AI model’s insight helps astronomers propose new theory for observing far-off worlds

Machine learning models are increasingly augmenting human processes, either performing repetitious tasks faster or providing some systematic insight that helps put human knowledge in perspective. Astronomers at UC Berkeley were surprised to find both happen after modeling gravitational microlensing events, leading to a new unified theory for the phenomenon.

Gravitational lensing occurs when light from far-off stars and other stellar objects bends around a nearer one directly between it and the observer, briefly giving a brighter — but distorted — view of the farther one. Depending on how the light bends (and what we know about the distant object), we can also learn a lot about the star, planet or system that the light is bending around.

For example, a momentary spike in brightness suggests a planetary body transiting the line of sight, and this type of anomaly in the reading, called a “degeneracy” for some reason, has been used to spot thousands of exoplanets.

Due to the limitations of observing them, it’s difficult to quantify these events and objects beyond a handful of basic notions like their mass. And degeneracies are generally considered to fall under two possibilities: that the distant light passed closer to either the star or the planet in a given system. Ambiguities are often reconciled with other observed data, such as that we know by other means that the planet is too small to cause the scale of distortion seen.

UC Berkeley doctoral student Keming Zhang was looking into a way to quickly analyze and categorize such lensing events, as they appear in great number as we survey the sky more regularly and in greater detail. He and his colleagues trained a machine learning model on data from known gravity microlensing events with known causes and configurations, then set it free on a bunch of others less well quantified.

The results were unexpected: in addition to deftly calculating when an observed event fell under one of the two main degeneracy types, it found many that didn’t.

“The two previous theories of degeneracy deal with cases where the background star appears to pass close to the foreground star or the foreground planet. The AI algorithm showed us hundreds of examples from not only these two cases, but also situations where the star doesn’t pass close to either the star or planet and cannot be explained by either previous theory,” said Zhang in a Berkeley news release.

Now, this could very well have resulted from a badly tuned model or one that simply wasn’t confident enough in its own calculations. But Zhang seemed convinced that the AI had clocked something that human observers had systematically overlooked.

As a result — and after some convincing, since a grad student questioning established doctrine is tolerated but perhaps not encouraged — they ended up proposing a new, “unified” theory of how degeneracy in these observations can be explained, of which the two known theories were simply the most common cases.

Diagram showing a simulation of a 3-lens degeneracy solution.

Diagram showing a simulation of a 3-lens degeneracy solution. Image Credits: Zhang et al

They looked at two dozen recent papers observing microlensing events and found that astronomers had been mistakenly categorizing what they saw as one type or the other when the new theory fit the data better than both.

“People were seeing these microlensing events, which actually were exhibiting this new degeneracy but just didn’t realize it. It was really just the machine learning looking at thousands of events where it became impossible to miss,” said Scott Gaudi, an Ohio State University astronomy professor who co-authored the paper.

To be clear, the AI didn’t formulate and propose the new theory — that was entirely down to the human intellects.
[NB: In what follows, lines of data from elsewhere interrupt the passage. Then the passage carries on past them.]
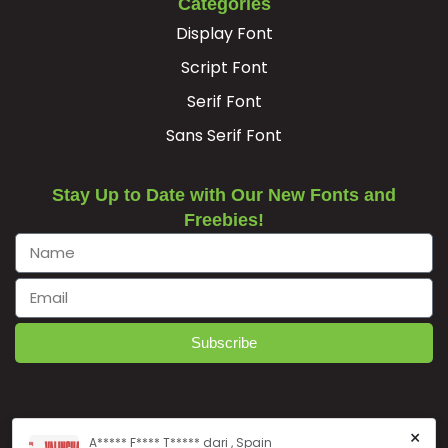
Categories
Display Font
ﬁ
Script Font
Serif Font
#fi.liga
U+FB01
Sans Serif Font
Stay Up to Date with Our New Fonts and
Freebies!
Subscribe
×
A***** F**** T***** dari , Spain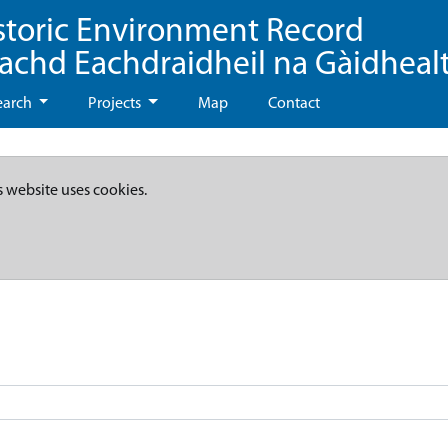
storic Environment Record
eachd Eachdraidheil na Gàidheal
earch
Projects
Map
Contact
s website uses cookies.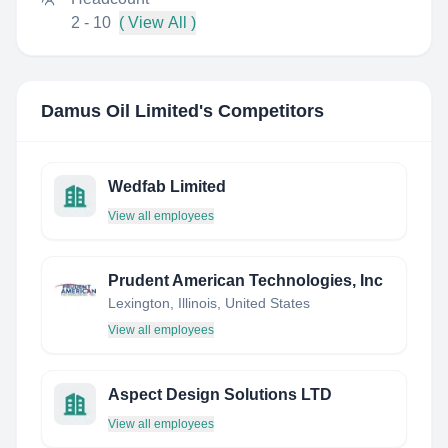
2 - 10
( View All )
Damus Oil Limited
's Competitors
Wedfab Limited
View all employees
Prudent American Technologies, Inc
Lexington, Illinois, United States
View all employees
Aspect Design Solutions LTD
View all employees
But without the systematic and confident calculations of the AI, it’s likely the simplified, less correct theory would have persisted for many more years. Just as people learned to trust calculators and later computers, we are learning to trust some AI models to output an interesting truth clear of preconceptions and assumptions — that is, if we haven’t just coded our own preconceptions and assumptions into them.

The new theory and description of the process leading up to it are described in a paper published in the journal Nature Astronomy. It’s probably not news to the astronomers among our readership (it was a pre-print last year) but the machine learning and general science wonks may cherish this interesting development.